You would place the jar between your feet and you would plunge up and down until you began to feel a difference in the texture as the liquid started to turn to solid. That solid was the butter which was separated from the milk, washed and salted to taste to create “fresh butter.” After the butter was separated, the remaining milk was sweetened and used as butter milk.

In a real sense, we were truly independent, self-reliant and prepared to be self-sufficient. To build on a solid foundation is an imperative if we are to be successful going forward and looking forward to another very good fifty years. Choose well what goes into that foundation. It must be able to carry the weight placed on it in the future without cracking and crumbling under the challenges up ahead.



Source: (Everette W. Howell is a retired Seventh Day Adventist pastor)

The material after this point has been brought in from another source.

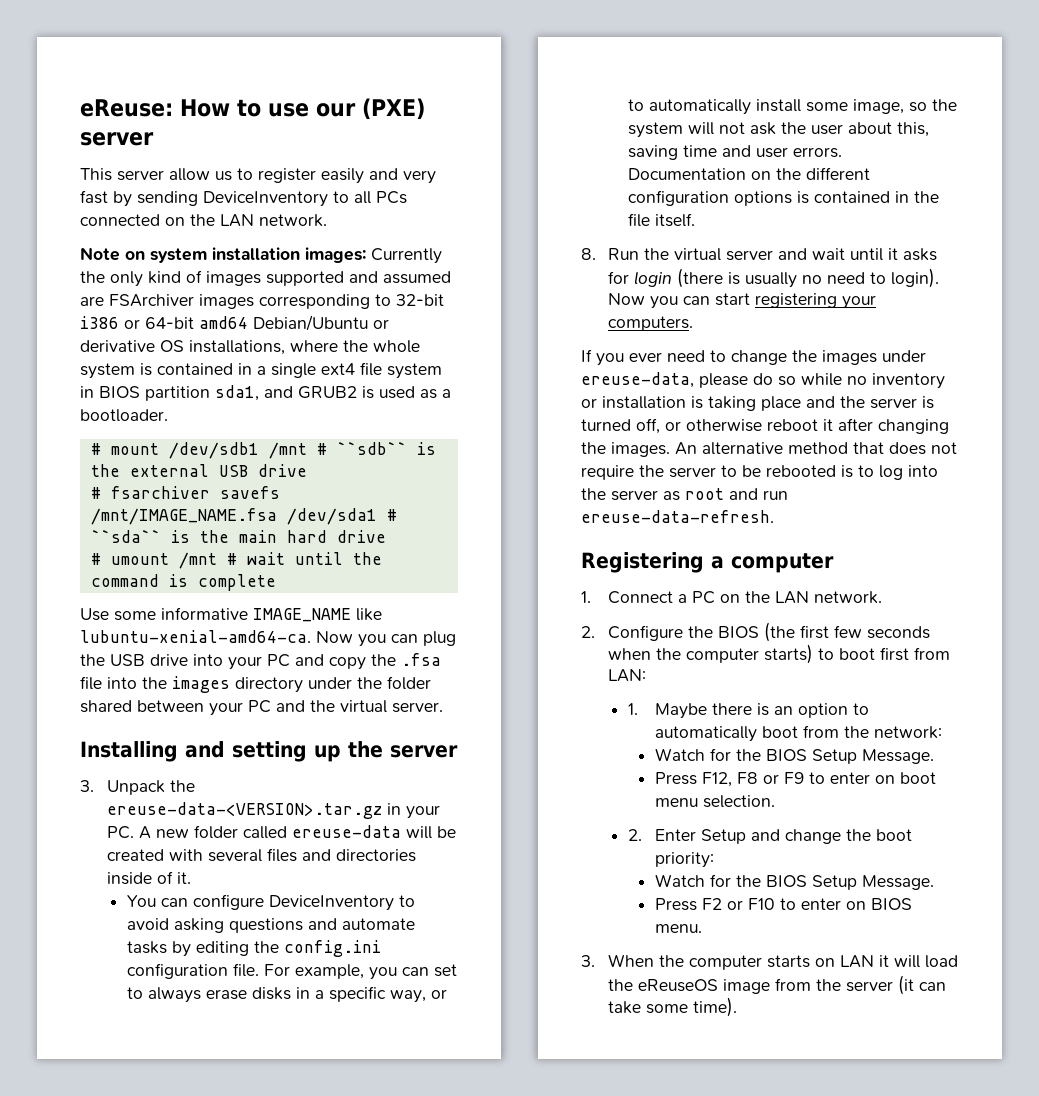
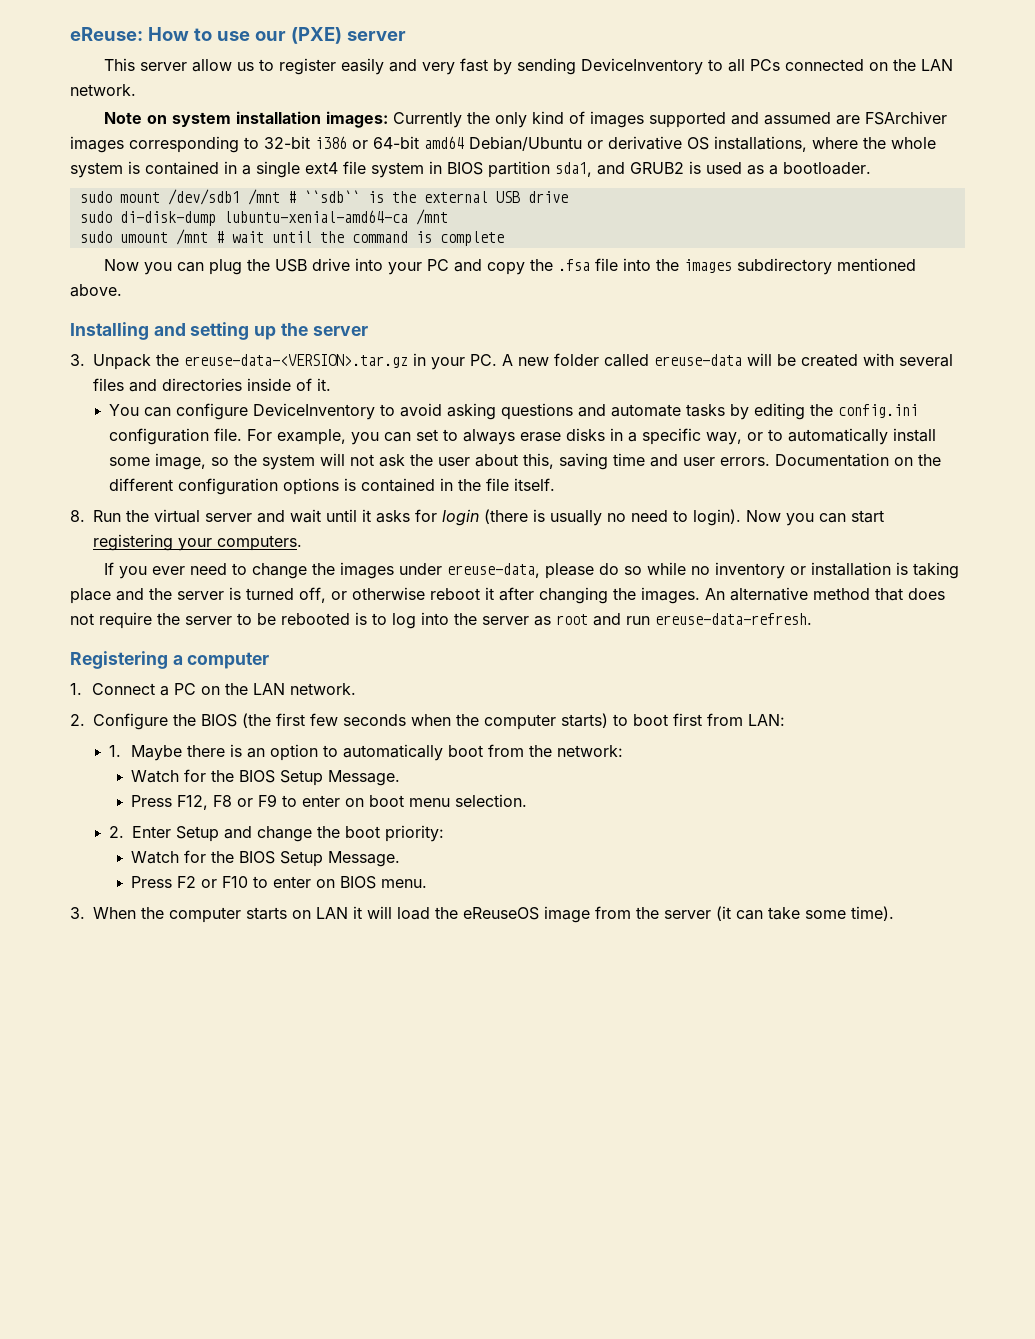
[90,443,101,455] # -> [79,191,112,203] sudo
[90,486,280,499] [90,508,397,525] [90,530,386,543] [90,553,101,565] # fsarchiver savefs /mnt/IMAGE_NAME.fsa /dev/sda1 # ``sda`` is the main hard drive // # -> [79,209,448,226] [79,231,112,243] sudo di-disk-dump lubuntu-xenial-amd64-ca /mnt // sudo
[80,607,382,622] [80,630,311,643] Use some informative IMAGE_NAME like lubuntu-xenial-amd64-ca. -> (504, 238) none
[235,676,431,693] [80,700,443,716] directory under the folder shared between your PC and the virtual server. -> [737,258,917,275] [70,284,122,297] subdirectory mentioned above.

2 Responses to Life in the good old days 

  1. F.A.Rudder November 7, 2017 at 3:21 pm

    Well recorded and said Mr Howell.

  2. hcalndre November 8, 2017 at 12:43 am

    I will second that Rudder but something came across my thoughts when it was said that the flying fish was put to be dried on a flat roof of the house, I thought about the rats how harmful it could have been if the rats urinated on them or even bite on them and then they eaten by the family. They did not fear Leptospirosis, a disease from rats but I always say its when you don`t know, just like eating bird-picked fruits thinking that it was sweeter.